Patience and Persistence: Twin Virtues Of The Successful Entrepreneur

Getting a business off the ground requires a lot more than just a good idea and some luck. It requires intestinal fortitude, a will of steel, infinite patience and unstoppable persistence.

The good news is that if you have those things, it’s a cake walk.

Patience plus persistence guarantees a win. It’s just a matter of when.

Getting a business going can be grueling. It can be and is unsexy most of the time. Because of this, you’re going to need to be able to put your head down, take failures in stride and keep moving forward. When it comes to business you have to have laser focus and an iron will because you’ll encounter lot’s of stumbles along the way.

The good news is that if you can manage to keep going at it, sooner or later things will work out. Paresh Joshi is the perfect example. He’s been trying to get something going on the side for about eight years, and it’s finally happening.

Paresh’s business saga in four paragraphs

Paresh started trying to get a side gig going back in 2004 with a small site aimed at the Indian market called xDot. It was kind of like Digg – user’s could submit links and vote others up. Initially he had a hard time getting any sort of traffic going and finally experimented with an interesting tactic.

He created simulated users – he had a program run that would scour the web for interesting articles based on a filtering algorithm, post them and then have other virtual users vote them up. Believe it or not, once he implemented the simulator, his real traffic increased several times over. (Side note: I recently read that Steve Huffman, the founder of Reddit, did the same thing with manual posting and voting)
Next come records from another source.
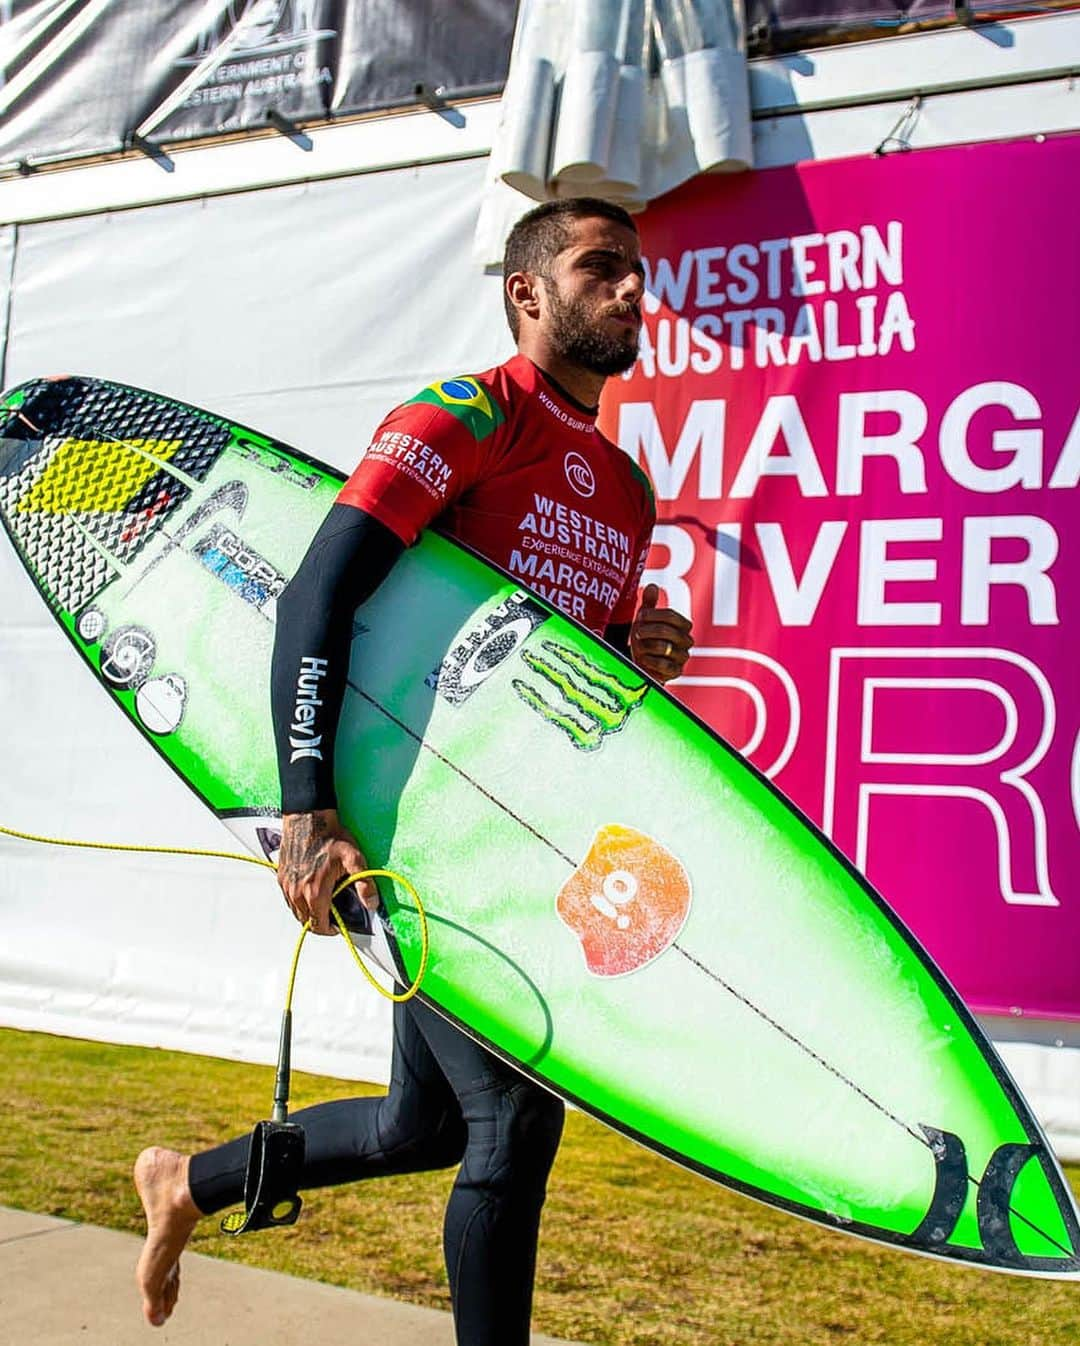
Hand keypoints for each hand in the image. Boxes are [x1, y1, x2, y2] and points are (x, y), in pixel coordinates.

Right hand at [276, 809, 376, 935]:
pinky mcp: (280, 877)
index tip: (338, 925)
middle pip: (305, 921)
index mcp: (314, 892)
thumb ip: (364, 883)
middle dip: (320, 922)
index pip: (318, 925)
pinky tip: (310, 891)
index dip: (330, 930)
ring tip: (323, 903)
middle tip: (333, 914)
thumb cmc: (330, 836)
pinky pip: (288, 899)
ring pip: (295, 911)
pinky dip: (298, 901)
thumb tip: (372, 904)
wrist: (308, 817)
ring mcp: (286, 885)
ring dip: (308, 912)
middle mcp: (296, 892)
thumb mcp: (354, 858)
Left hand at [630, 584, 692, 683]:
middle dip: (647, 631)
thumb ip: (649, 603)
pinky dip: (649, 660)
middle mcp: (687, 641)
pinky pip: (663, 665)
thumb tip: (652, 586)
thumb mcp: (645, 620)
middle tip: (637, 633)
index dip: (654, 615)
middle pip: (667, 631)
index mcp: (683, 625)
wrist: (643, 664)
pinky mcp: (676, 672)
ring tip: (639, 647)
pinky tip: (643, 658)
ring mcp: (683, 657)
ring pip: (663, 647)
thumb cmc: (646, 638)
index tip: (640, 616)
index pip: (672, 616)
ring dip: (645, 646)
xDot floundered and eventually petered out so Paresh moved on to a site called ItemCaster. IC was kind of like a small version of Pinterest, where people would share items they liked or owned. He played around this for a while but nothing much was going on traffic so he determined that he would try to niche it and took the core engine and started a site called Fashion Beat, aimed at women interested in the fashion industry.

After playing around and having that not really take off, he decided to break into the mobile app space and created Baby Rattle. He experienced moderate success with that and through various market experiments he arrived at a product that finally became a success – Kids Place. Kids Place has been downloaded nearly a million times and is one of the most popular Parental control apps on the Google Play Store.

Keep at it, no matter what

The point my relaying this story is to tell you that you really can’t give up. As the saying goes, when at first you don’t succeed try, try again. If you hope to be a successful entrepreneur you have to change that a bit – When at first you don’t succeed, keep trying until you do, whether that takes 10 days or 10 years.

One trait of every successful entrepreneur I’ve personally known or read about in detail is that they were patient, persistent as hell, and didn’t let setbacks stop them.

Persistence is a requirement of the process

Persistence is so important to the creation of a business that Steve Blank made implicit requirements for persistence in the process of the startup creation outlined in the amazing book The Startup Owner’s Manual.

If you crack it open and check out the customer discovery process, you’ll notice several of the steps show arrows going backwards. These backwards arrows indicate that you have learned something new that causes you to change direction.

In other words, an earlier assumption you made wasn’t correct and you failed at that step so you have to take that as an opportunity to learn and adjust course.

Unknowns are part of the game

There are so many unknowns when starting up a business, specifically, what the market looks like, what people want, and what they are willing to pay for, so you’re going to have to do a lot of feeling around and experimentation till you arrive at a product or service that will finally be a market hit.

In order to go through potentially tens or even hundreds of iterations of trying something, failing, learning and then trying again, you have to have a lot of patience and persistence.

Without persistence there is no trying again.

Without trying again, there is no learning.

Without learning there is only failure.

The process of messing up is vital because it allows you to learn. The thing is, if you aren’t patient and decide to give up on your dream, you break the cycle of learning and improving. By giving up, you give up the opportunity to learn and without learning and adapting it’s true that you’ll never get a successful business going.

From now on, every time you suffer a setback or make a costly mistake, don’t view them as negative events. Instead analyze why it happened and how you can adjust for things in the future to make your business run better, serve people better and offer better products and services.

Besides, if things were easy, most of the reason for starting a business would be thrown out the window – the challenge and the chance to succeed against odds of failure are a big reason we’re in this, right?

And finally…

Quit screwing around surfing the web, learn from your mistakes and keep at it. You have a business to run.